[Entries taken from a collection]
- Opening Delimiter -
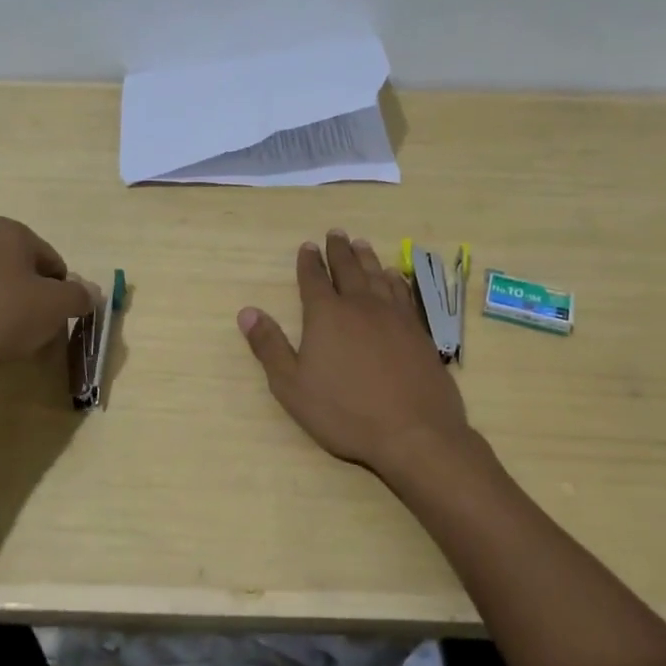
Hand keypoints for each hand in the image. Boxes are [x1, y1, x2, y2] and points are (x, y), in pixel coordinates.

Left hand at [0, 217, 94, 403]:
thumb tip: (93, 293)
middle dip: (35, 302)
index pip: (53, 262)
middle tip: (37, 333)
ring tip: (8, 343)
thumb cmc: (1, 314)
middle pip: (23, 274)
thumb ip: (80, 297)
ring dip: (9, 313)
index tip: (57, 320)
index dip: (62, 294)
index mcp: (9, 231)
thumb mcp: (55, 306)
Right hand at [238, 231, 472, 473]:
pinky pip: (403, 293)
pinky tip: (394, 276)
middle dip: (338, 250)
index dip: (309, 262)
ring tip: (361, 244)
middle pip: (348, 269)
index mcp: (327, 315)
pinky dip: (395, 279)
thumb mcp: (292, 386)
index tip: (307, 247)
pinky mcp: (418, 331)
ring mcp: (394, 316)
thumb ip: (269, 346)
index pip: (314, 279)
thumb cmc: (345, 412)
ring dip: (366, 258)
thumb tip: (247, 312)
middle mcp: (361, 306)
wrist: (413, 431)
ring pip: (377, 276)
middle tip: (335, 233)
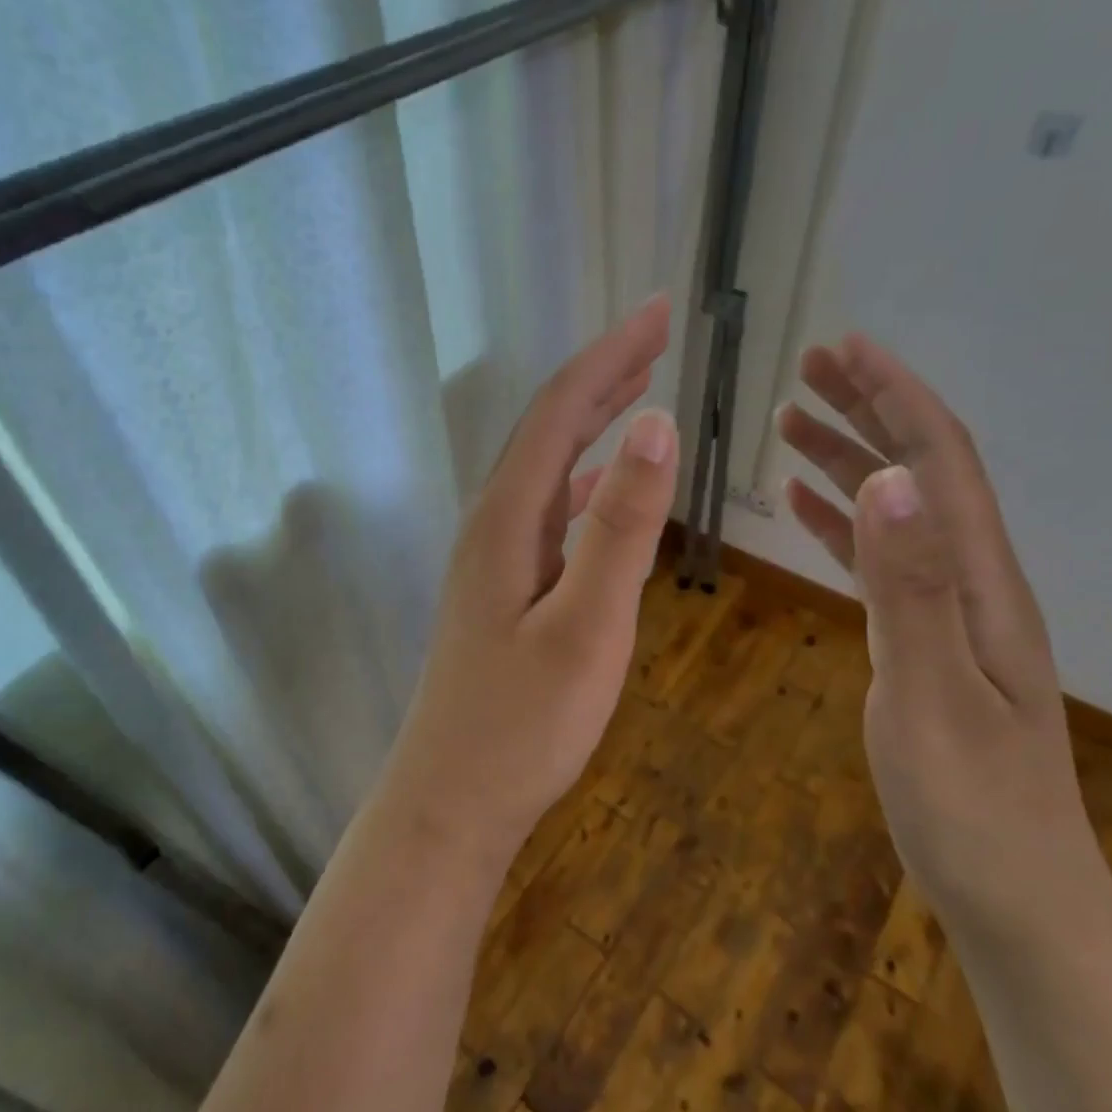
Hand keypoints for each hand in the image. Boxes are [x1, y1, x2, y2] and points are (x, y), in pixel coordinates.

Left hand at [382, 297, 678, 863]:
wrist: (452, 799)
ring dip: (590, 421)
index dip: (609, 356)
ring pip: (545, 466)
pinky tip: (601, 485)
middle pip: (546, 428)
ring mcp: (492, 556)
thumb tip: (653, 425)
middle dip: (601, 374)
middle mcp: (491, 524)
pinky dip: (581, 477)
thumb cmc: (523, 725)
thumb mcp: (587, 627)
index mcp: (506, 520)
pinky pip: (546, 508)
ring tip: (636, 388)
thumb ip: (620, 528)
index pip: (559, 412)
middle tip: (656, 333)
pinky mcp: (501, 587)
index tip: (659, 312)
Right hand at [778, 336, 1104, 936]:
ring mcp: (948, 612)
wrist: (1015, 898)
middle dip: (869, 410)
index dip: (896, 398)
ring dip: (849, 459)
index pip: (940, 464)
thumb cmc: (970, 806)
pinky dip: (841, 523)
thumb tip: (886, 480)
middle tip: (809, 368)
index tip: (847, 348)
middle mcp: (971, 582)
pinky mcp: (923, 641)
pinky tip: (805, 508)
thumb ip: (908, 587)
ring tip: (792, 422)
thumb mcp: (931, 695)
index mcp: (980, 583)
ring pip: (895, 512)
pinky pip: (879, 560)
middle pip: (921, 472)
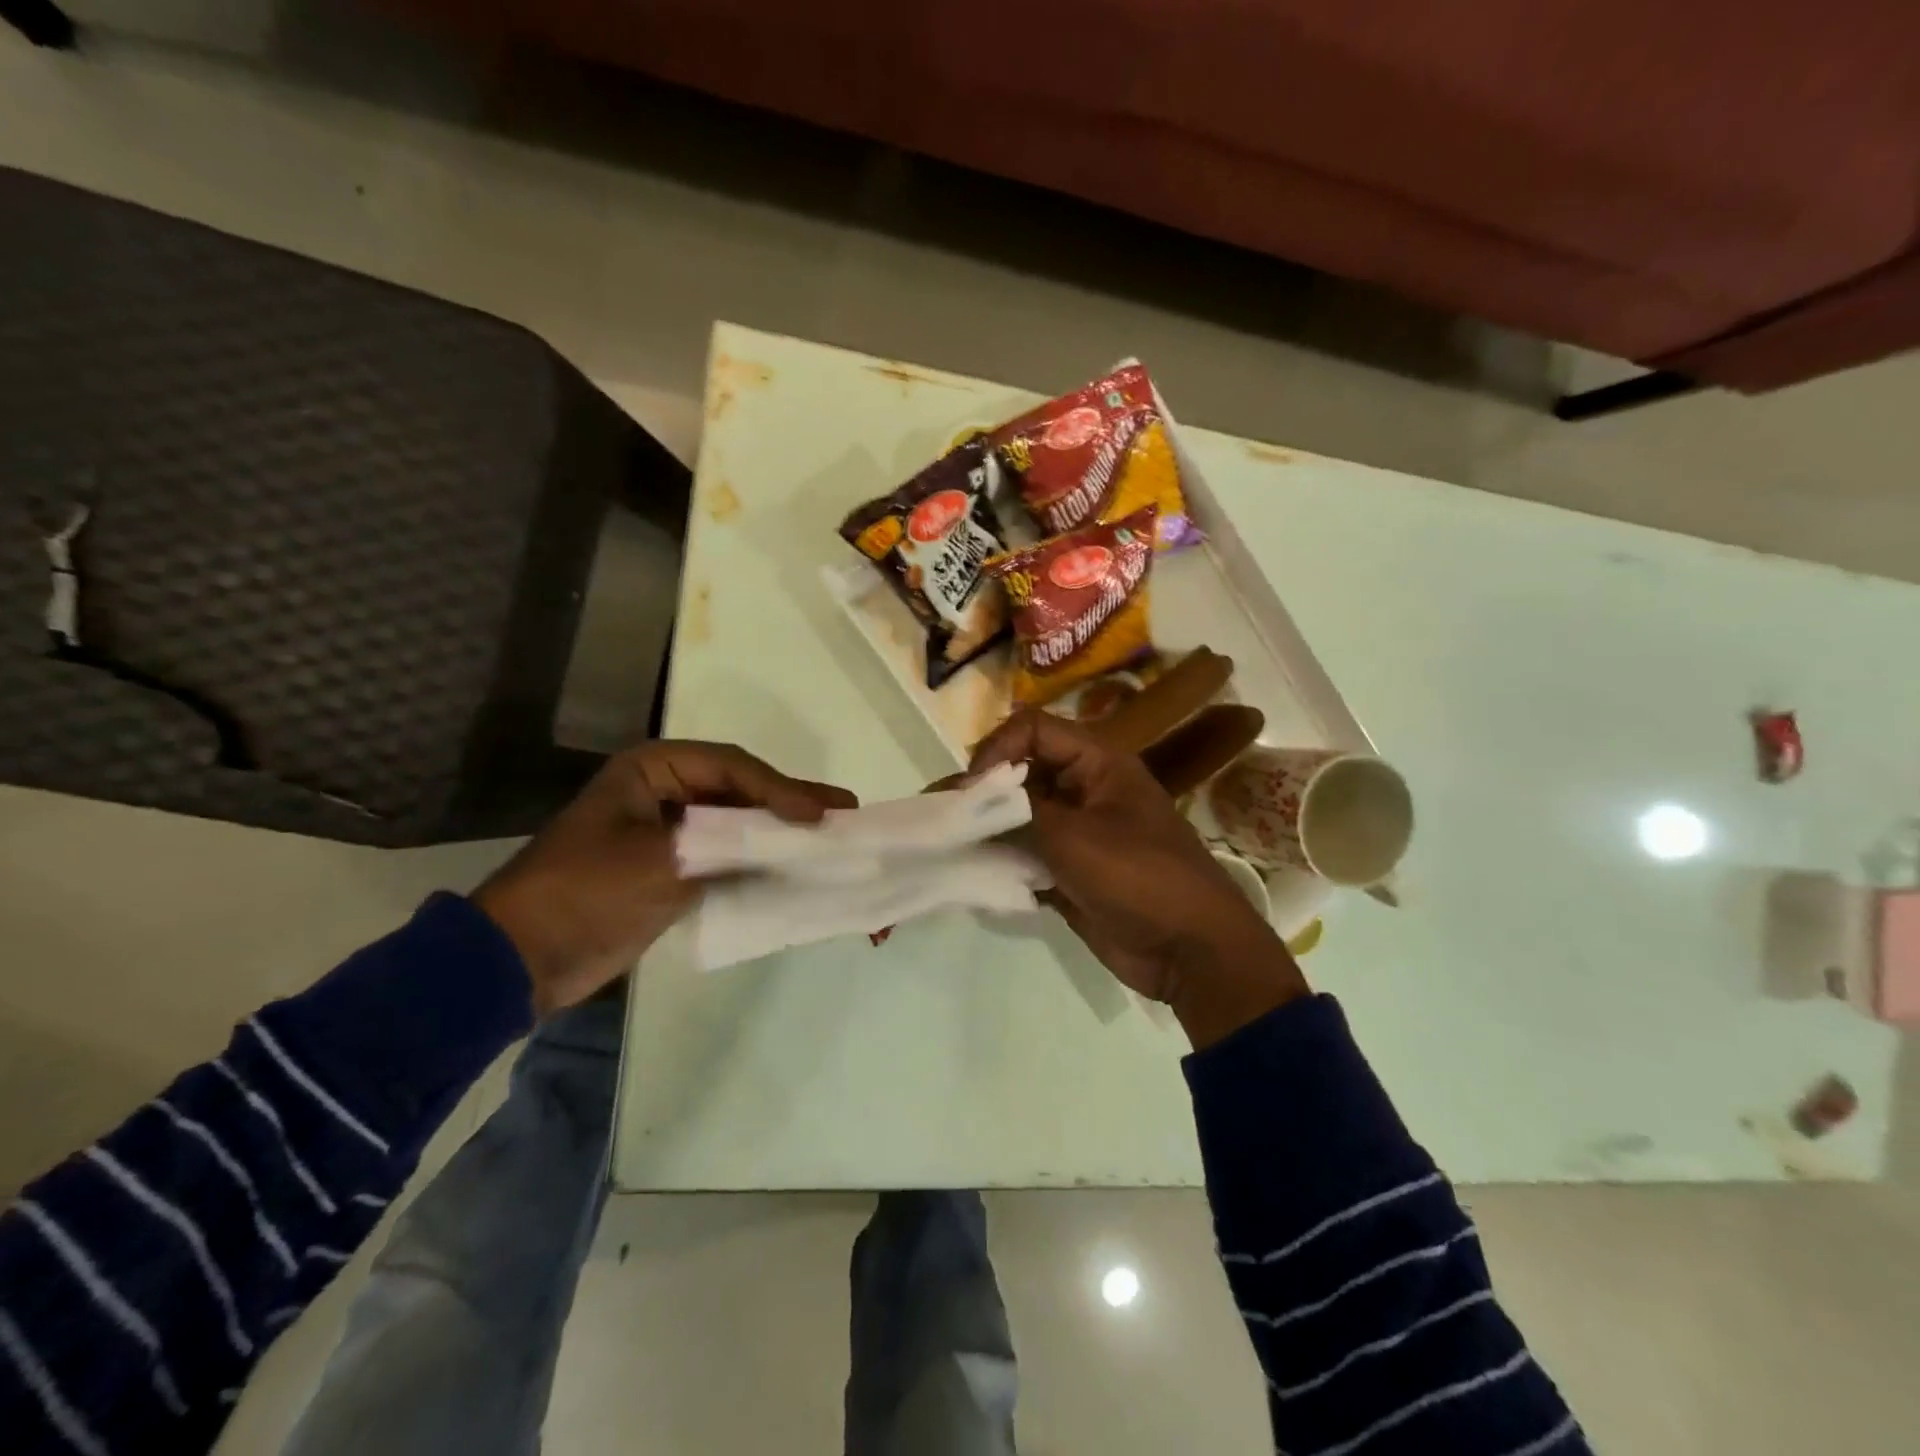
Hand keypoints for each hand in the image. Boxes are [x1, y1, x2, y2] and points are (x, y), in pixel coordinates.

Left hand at [474, 742, 855, 1014]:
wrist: (520, 958)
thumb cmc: (586, 891)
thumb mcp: (660, 860)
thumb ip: (729, 844)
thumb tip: (792, 838)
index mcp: (654, 771)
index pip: (733, 768)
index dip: (782, 787)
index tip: (821, 813)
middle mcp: (666, 792)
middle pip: (743, 791)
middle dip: (792, 804)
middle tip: (845, 810)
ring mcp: (671, 832)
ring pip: (739, 824)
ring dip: (781, 833)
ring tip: (830, 838)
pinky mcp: (673, 870)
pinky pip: (728, 857)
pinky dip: (760, 863)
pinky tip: (794, 870)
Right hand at [971, 711, 1307, 1048]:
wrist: (1190, 951)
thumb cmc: (1139, 878)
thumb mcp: (1075, 836)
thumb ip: (1018, 810)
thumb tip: (967, 794)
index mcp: (1098, 763)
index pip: (1034, 730)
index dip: (997, 749)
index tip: (972, 788)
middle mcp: (1085, 789)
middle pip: (1022, 772)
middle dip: (982, 790)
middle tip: (943, 813)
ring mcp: (1078, 832)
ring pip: (1020, 816)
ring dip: (986, 827)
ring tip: (946, 840)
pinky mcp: (1070, 870)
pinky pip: (1026, 854)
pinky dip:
- Closing Delimiter -
## Task prompt
Take the records above from their first line through the line with "index mcp: (506, 520)" and set those lines down word for word, minus the pictures.

## Worked solution
Hand keypoints for each hand in the image. Boxes are [x1, y1, x2, y2] and points are (x, y), in pixel coordinates.

Left hand at [0, 217, 94, 403]:
thumb tip: (93, 293)
middle dip: (35, 302)
index pip: (53, 262)
middle tip: (37, 333)
ring tip: (8, 343)
thumb cmc: (1, 314)
middle pip: (23, 274)
thumb ip: (80, 297)
ring dip: (9, 313)
index tip: (57, 320)
index dip: (62, 294)
index mcp: (9, 231)
thumb mcp: (55, 306)
Right hand at [238, 231, 472, 473]:
pinky pip: (403, 293)
pinky tip: (394, 276)
middle dip: (338, 250)
index dip: (309, 262)
ring tip: (361, 244)
middle pip: (348, 269)
index mcp: (327, 315)
pinky dip: (395, 279)
thumb mcp: (292, 386)
index tip: (307, 247)
pinky mcp: (418, 331)
ring mcp: (394, 316)
thumb ip: (269, 346)
index pip: (314, 279)
thumb cmc: (345, 412)
ring dip: (366, 258)
thumb tip: (247, 312)
middle mcp: (361, 306)
wrist: (413, 431)
ring pip: (377, 276)
middle tip: (335, 233)
Hand keypoints for each hand in the image. Boxes are [x1, y1, x2, y2] and points are (x, y), in pixel coordinates.

Left hand at [382, 297, 678, 863]:
wrist: (452, 799)
ring dip: (590, 421)
index dip: (609, 356)
ring pip: (545, 466)
pinky tip: (601, 485)
middle pip: (546, 428)
ring mcp: (492, 556)
thumb tip: (653, 425)
middle dip: (601, 374)
middle mcp: (491, 524)
pinky dip: (581, 477)
thumb cmc: (523, 725)
thumb mcp: (587, 627)
index mcp: (506, 520)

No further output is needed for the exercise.